▶ BRANO SCELTO
┄┄┄┄┄┄┄┄┄┄
Per pressione fiscale l’Italia è al VI posto in UE 

Tra i 28 paesi che nel 2019 costituivano l’Unione europea, l’Italia si è classificata al sesto posto per quanto riguarda il peso della pressione fiscale in percentuale del Pil. La Danimarca presenta il carico fiscale più importante (47,6%), seguono la Francia (47,3%), il Belgio (45,5%), la Svezia (43,5%) e l’Austria (42,9%). Il sesto posto di questa particolare graduatoria è occupato dall’Italia che nel 2019 ha registrato una pressione fiscale del 42,4%. Tra i principali competitor italiani, la Germania presenta un peso fiscale complessivo del 41,6%, il Regno Unito e la Spagna, entrambe con un carico fiscale complessivo del 35,2%, possono addirittura contare su un differenziale di 7,2 punti di tasse in meno rispetto al Belpaese.

Con un livello fiscale di Spagna o Regno Unito, una famiglia italiana risparmierebbe quasi 5.000 euro all’anno

Se nel confronto con la pressione fiscale media dell’UE riferita al 2019 (40,2%) una famiglia italiana avrebbe pagato 1.506 euro in meno di tasse, nella comparazione con il carico fiscale in capo alla Germania, invece, avrebbe risparmiato 548 euro, con quella dei Paesi Bassi il vantaggio sarebbe stato di 2.123 euro, con il Regno Unito e la Spagna avrebbe addirittura potuto beneficiare di una sforbiciata pari a 4.930 euro. Sempre tra i grandi paesi d’Europa, spicca il risultato che emerge dal raffronto con la Francia. Se in Italia ci fosse la stessa pressione fiscale di Parigi (47,3%), la famiglia media italiana pagherebbe 3.355 euro di tasse in più e addirittura 3.561 euro se il confronto venisse effettuato con la Danimarca, che è il paese con la pressione fiscale più alta di tutta Europa (47,6%).tasse

Rendere omogeneo il prelievo fiscale tra diverse fonti di reddito

Sempre in tema di riforma fiscale emerge anche la necessità di rendere omogeneo il prelevamento su tutti i redditi, superando l’attuale differenziazione. «Attualmente, il reddito generato da un lavoratore dipendente è molto più agevolato dal Fisco rispetto a quello di un pensionato o, ancora, di quello di un lavoratore autonomo – dice Enrico Zanetti, commercialista ex viceministro al Mef -. Non è ulteriormente tollerabile che, a fronte di un medesimo livello di reddito, ci siano ben tre diversi trattamenti fiscali, con i lavoratori autonomi decisamente penalizzati rispetto ad un lavoratore dipendente». Lavoratori autonomi che hanno minori agevolazioni e detrazioni, oltre che un’inesistente garanzia di reddito in caso di riduzione dell’attività, come è avvenuto quest’anno a causa della pandemia da Coronavirus: con le tasse pagate da imprese e contribuenti, ai dipendenti è stata assicurata una generosa cassa integrazione, mentre ai lavoratori autonomi è stata erogata una misera elemosina di circa 2.400 euro, pari a soli due-tre mesi di cassa integrazione.
┄┄┄┄┄┄┄┄┄┄
▶ VOCI FORNITE
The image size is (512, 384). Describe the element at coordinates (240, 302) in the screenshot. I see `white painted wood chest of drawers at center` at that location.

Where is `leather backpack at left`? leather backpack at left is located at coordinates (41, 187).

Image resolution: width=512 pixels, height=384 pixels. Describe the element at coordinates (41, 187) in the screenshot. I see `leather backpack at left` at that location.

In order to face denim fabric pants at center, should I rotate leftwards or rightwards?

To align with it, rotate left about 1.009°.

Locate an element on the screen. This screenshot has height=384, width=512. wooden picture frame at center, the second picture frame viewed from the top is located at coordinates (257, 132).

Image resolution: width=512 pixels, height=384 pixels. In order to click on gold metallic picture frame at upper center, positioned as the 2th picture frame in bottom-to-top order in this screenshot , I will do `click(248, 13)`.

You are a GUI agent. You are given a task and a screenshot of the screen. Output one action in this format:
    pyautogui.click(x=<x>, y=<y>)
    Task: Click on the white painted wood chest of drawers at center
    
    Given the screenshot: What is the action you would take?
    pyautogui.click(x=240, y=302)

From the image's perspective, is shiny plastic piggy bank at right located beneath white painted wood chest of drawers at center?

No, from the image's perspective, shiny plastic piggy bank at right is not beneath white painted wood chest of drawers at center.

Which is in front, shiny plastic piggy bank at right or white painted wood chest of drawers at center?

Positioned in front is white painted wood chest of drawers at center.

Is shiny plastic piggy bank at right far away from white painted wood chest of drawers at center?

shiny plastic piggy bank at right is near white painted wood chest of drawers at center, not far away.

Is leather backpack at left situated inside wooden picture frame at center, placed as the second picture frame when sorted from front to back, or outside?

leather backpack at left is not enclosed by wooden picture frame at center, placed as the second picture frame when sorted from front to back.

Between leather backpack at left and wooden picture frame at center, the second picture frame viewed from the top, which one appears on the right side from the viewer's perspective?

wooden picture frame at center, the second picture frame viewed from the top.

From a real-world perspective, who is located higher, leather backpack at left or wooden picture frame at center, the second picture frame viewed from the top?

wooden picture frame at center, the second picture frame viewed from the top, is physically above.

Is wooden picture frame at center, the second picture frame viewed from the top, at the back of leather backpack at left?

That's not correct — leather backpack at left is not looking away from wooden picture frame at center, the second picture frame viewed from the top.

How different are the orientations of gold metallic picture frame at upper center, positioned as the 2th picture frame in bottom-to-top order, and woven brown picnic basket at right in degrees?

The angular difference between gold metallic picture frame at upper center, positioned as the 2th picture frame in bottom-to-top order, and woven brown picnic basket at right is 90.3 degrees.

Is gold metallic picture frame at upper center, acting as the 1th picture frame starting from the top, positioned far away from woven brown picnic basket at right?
┄┄┄┄┄┄┄┄┄┄
▶ CONSEGNA
Riscrivi tutto il tratto del brano sulla pressione fiscale che va da "Tra i 28 paesi" fino a "rispetto al Belpaese.", cambiando "carico fiscale" in "onere fiscale". Le voci non hanno alcun legame con il brano.

▶ RISULTATO
Tra i 28 paesi che nel 2019 costituivano l’Unione europea, l’Italia si è classificata al sesto posto per quanto riguarda il peso della pressione fiscale in percentuale del Pil. La Danimarca presenta il onere fiscale più importante (47,6%), seguono la Francia (47,3%), il Belgio (45,5%), la Svezia (43,5%) e l’Austria (42,9%). Il sesto posto di questa particolare graduatoria è occupato dall’Italia che nel 2019 ha registrato una pressione fiscale del 42,4%. Tra i principali competitor italiani, la Germania presenta un peso fiscale complessivo del 41,6%, il Regno Unito e la Spagna, entrambe con un onere fiscale complessivo del 35,2%, possono addirittura contare su un differenziale di 7,2 punti di tasse in meno rispetto al Belpaese.